What's Up With the Ending?
You fight your way through an army of cranky Germans, risk life and limb to rescue a priceless artifact of stunning religious significance, and those clowns in the government promptly bury it in the biggest warehouse they can find. Where we come from, we call that "irony." And certainly there's a bit of a Twilight Zone-y twist to it all, as the Ark everyone went through a whole movie to find ends up just as lost as it was in the beginning.
But beyond that twist—actually because of that twist—the ending's meant to show us that real prizes don't come with price tags. Indy may have lost the Ark, but he won some seriously good karma at the same time. Marion doesn't despise him anymore.
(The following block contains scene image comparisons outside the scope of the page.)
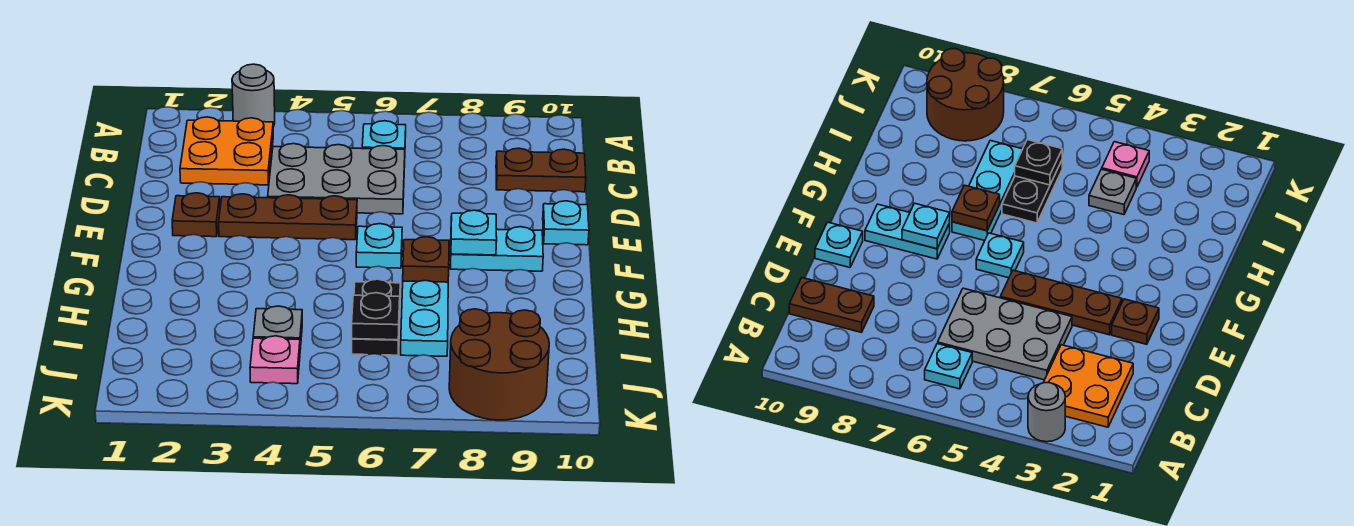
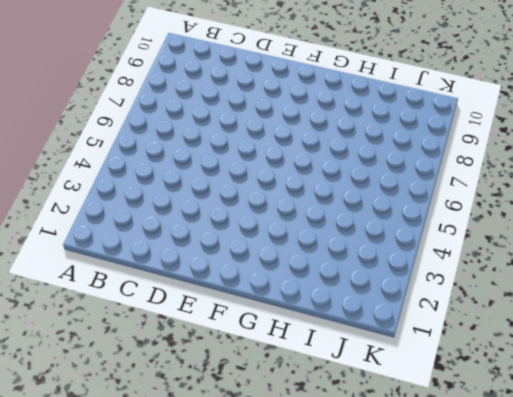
none -> grey 1x1 round brick [232,64,275,127]
none -> orange 2x2 plate [180,117,273,185]
none -> cyan 1x1 plate [362,121,406,149]

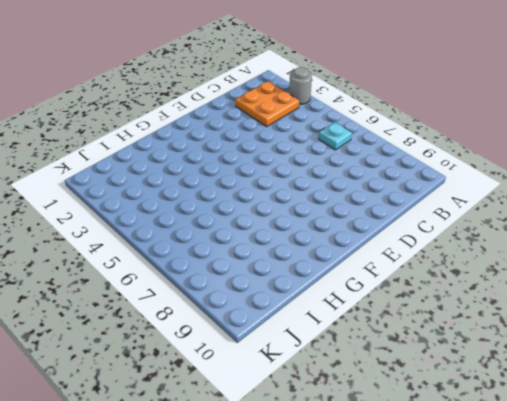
none -> grey 2x3 plate [268,144,405,214]
none -> brown 1x2 plate [496,148,586,192]
none -> brown 1x1 plate [172,193,220,237]

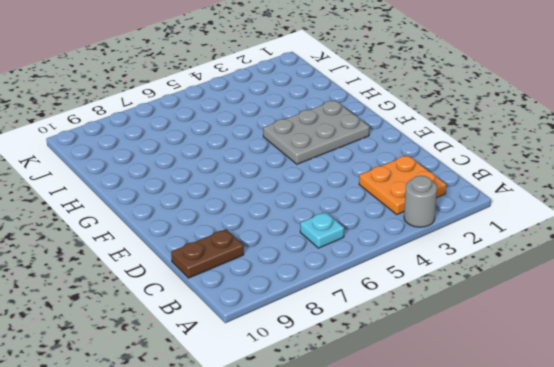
grey 2x3 plate [263,100,370,164] -> grey 2x3 plate moved to [268,144,405,214]
none -> brown 1x1 plate [172,193,220,237]
none -> brown 1x3 plate [219,194,357,240]
none -> cyan 1x1 plate [543,201,589,245]

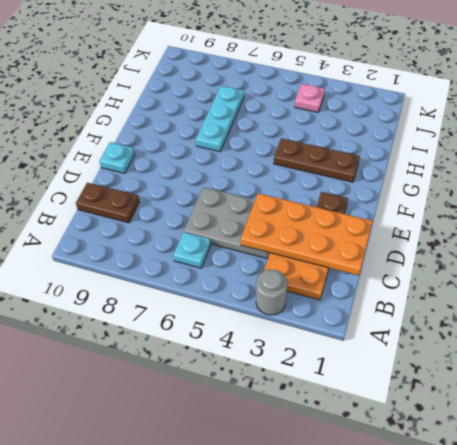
orange 2x4 plate [241,193,373,275] -> none
brown 1x3 plate [274,138,360,182] -> brown 1x3 plate moved to [219,194,357,240]
none -> cyan 1x1 plate [356,224,402,268]
none -> cyan 1x2 plate [450,227,543,271]
none -> black 1x2 plate [352,279,400,355]

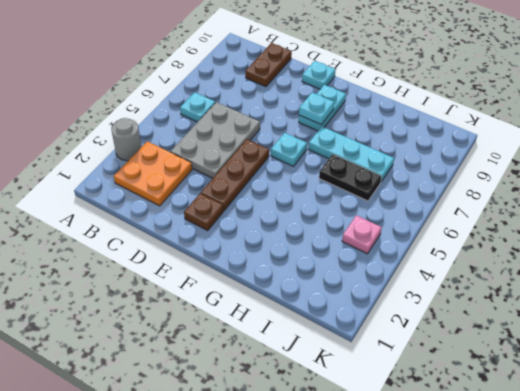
none -> grey 1x1 plate [253,306,302,349]
none -> brown 2x2 round brick [449,309,549,420]
none -> brown 1x1 plate [403,237,449,282]

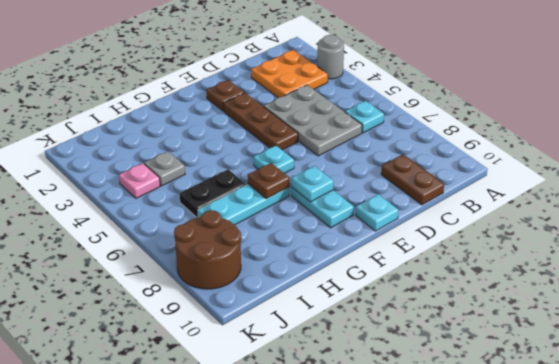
none -> black 1x1 plate [352,293,400,340]

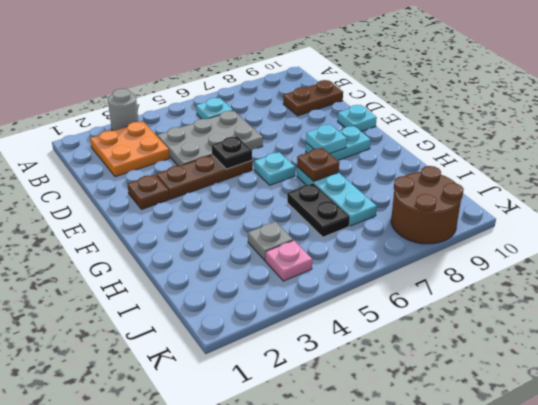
black 1x1 plate [212,136,252,169] -> black 1x1 plate moved to [352,293,400,340]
He's done right by her and closed the gaping emotional wound he left her with when she was a kid. She's feeling better about her life, and may even want him in it if he doesn't revert to his previous Jerk Boyfriend form. In the big picture of this Big Picture, that matters more than any kind of magic object, no matter how holy or revered.
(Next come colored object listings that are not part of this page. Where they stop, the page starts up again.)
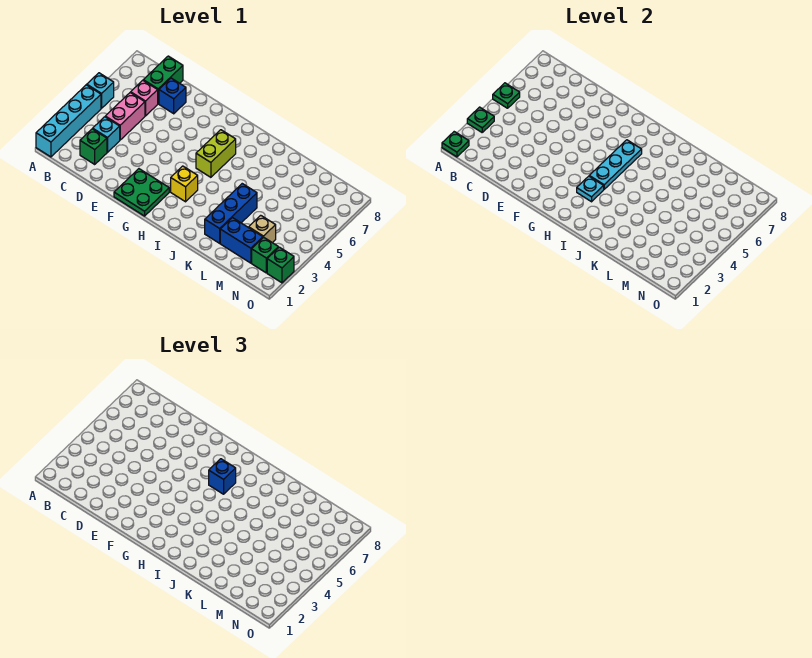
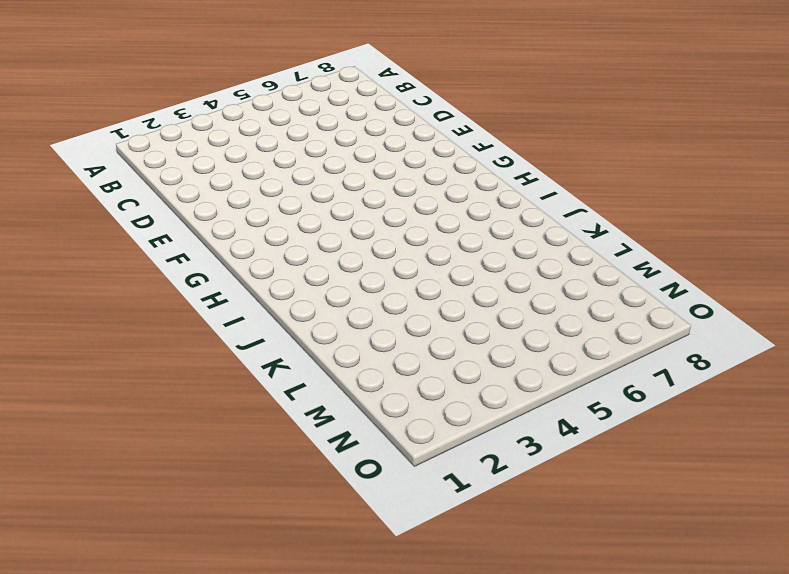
none -> cyan 1x4 brick [36,85,101,157]
none -> cyan 1x1 brick [87,73,114,108]
none -> green 1x1 brick [80,129,107,164]

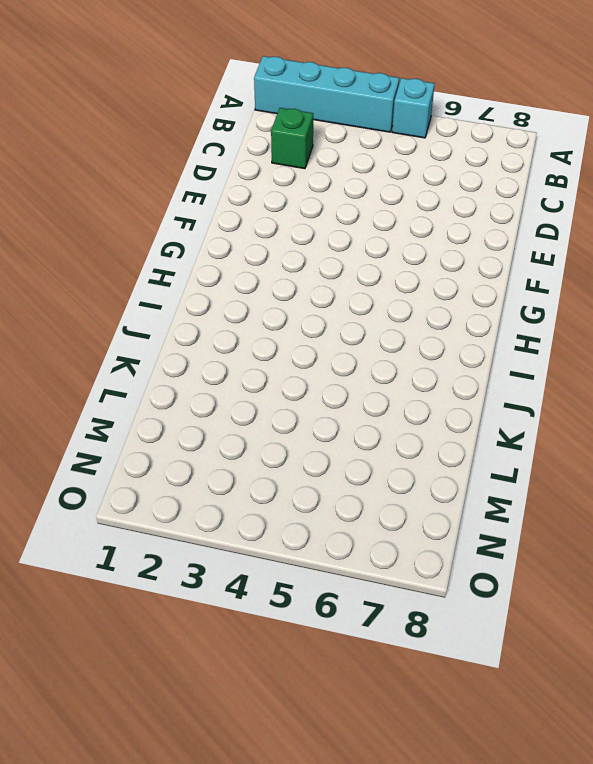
none -> cyan 1x1 brick [93,117,120,152]
none -> pink 1x2 brick [105,93,145,140]
none -> pink 1x1 brick [131,80,158,116]

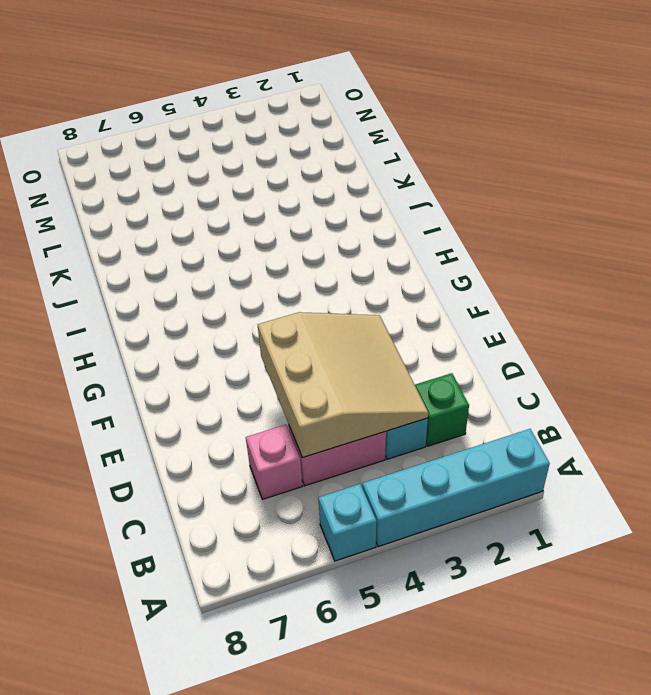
tan 3x3 slope [258,312,428,458] -> none
none -> green 1x2 brick [143,56,183,104]
none -> blue 1x1 brick [159,78,186,114]
none -> green 2x2 plate [114,169,169,216]

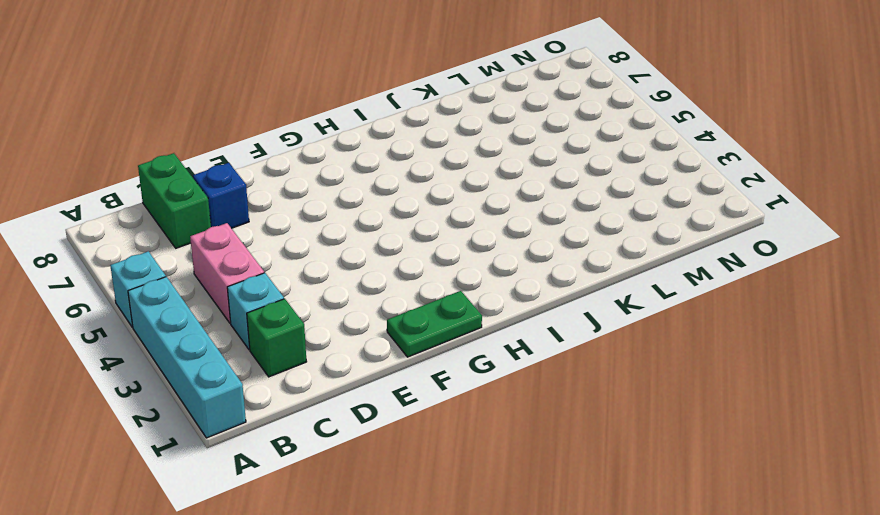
green 1x2 plate [387,291,482,357] -> green 2x2 plate [114,169,169,216]
none -> pink 1x1 brick [131,80,158,116]
none -> yellow 1x1 brick [171,166,198,202]
none -> lime 1x2 brick [196,130,236,177]

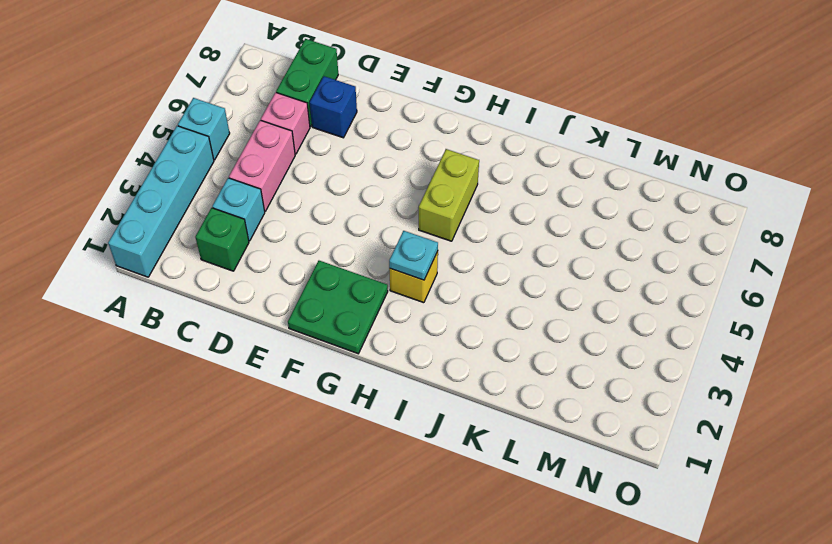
none -> blue 1x3 brick [205,184,257,243]
none -> blue 1x2 brick [220,218,263,263]
none -> tan 1x1 brick [249,215,276,243]

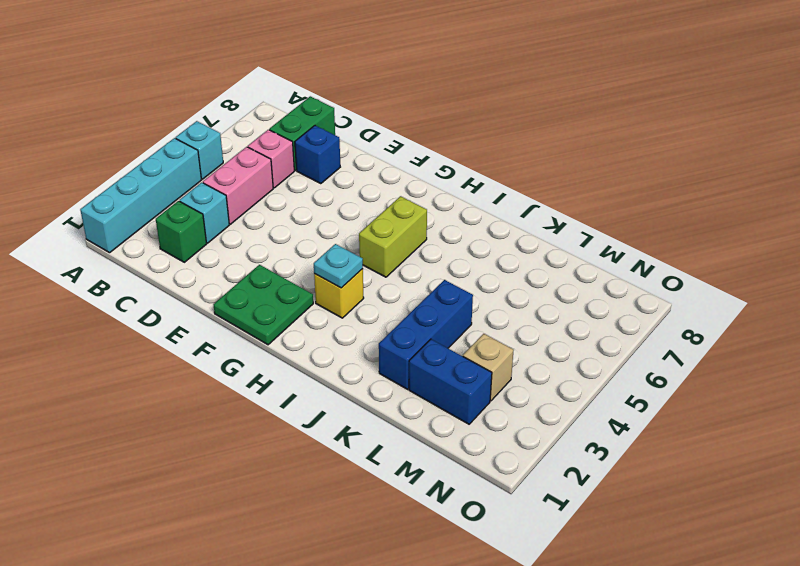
none -> green 1x1 brick [252,237,279,273]
none -> green 1x1 brick [267,247,294,283]
none -> green 1x1 plate [442,132,469,157]

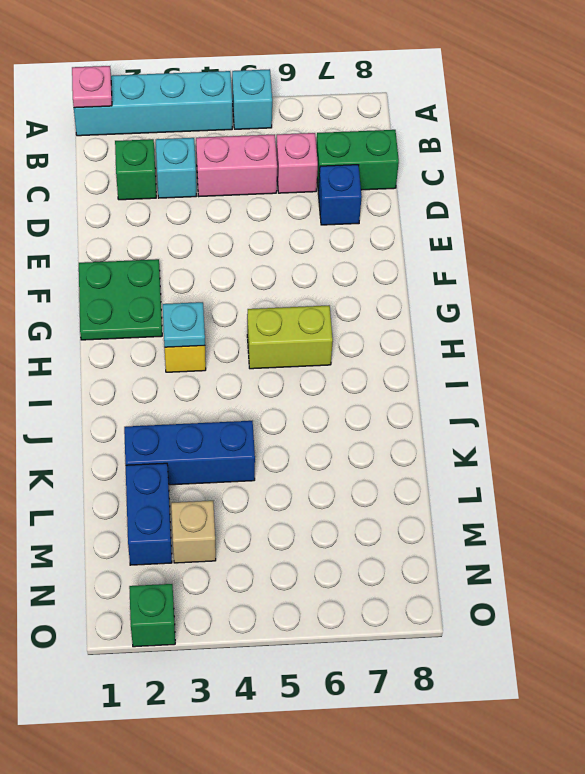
pink 1x1 plate [72,66,112,108] -> green 1x1 plate [442,132,469,157]
none -> green 1x1 brick [252,237,279,273]
none -> green 1x1 plate [467,107,494,132]
none -> green 1x1 plate [493,83,520,108]

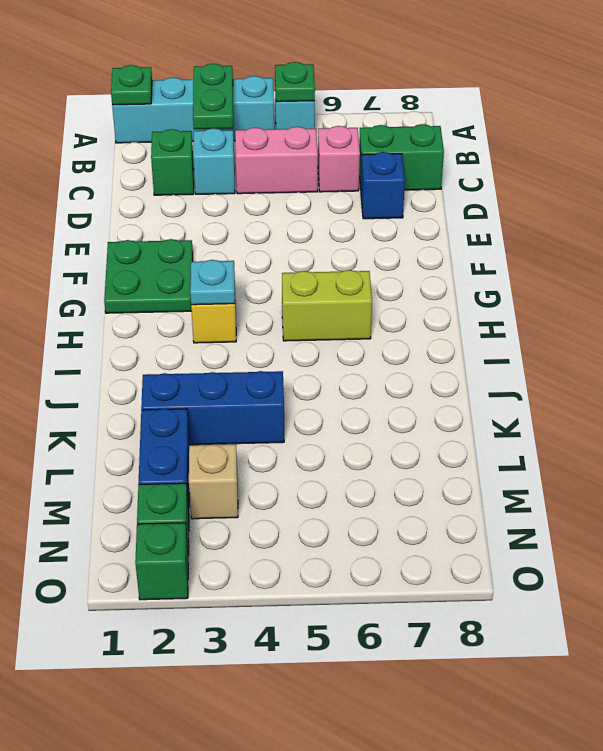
green 1x2 plate [193,64,233,129] -> green 1x1 plate [467,107,494,132]
none -> cyan 1x3 plate [589,140,642,189]
none -> blue 1x1 brick [209,459,236,494]

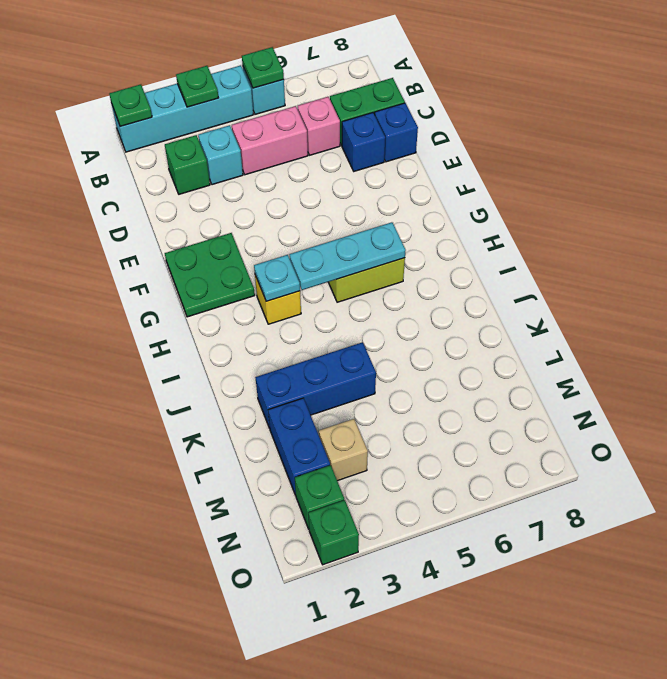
blue 1x1 brick [375,103,418,162] -> blue 1x1 brick moved to [209,459,236,494]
Granted, Indy can't quite let go of it; "they don't know what they've got there" is his last line in the film. But we can't blame him for feeling like that after everything he went through. At the end of the day, he does head off with Marion instead of running back in and demanding the Ark's location from the nearest bureaucrat he can find.
The irony, then, is not that the Ark remains lost regardless of Indy's efforts, but that Indy lost sight of the real prize until it was almost all over. That sounds a lot wiser than just "sorry, the government screwed you," and ensures that the ironic ending nonetheless remains a pretty darn happy one.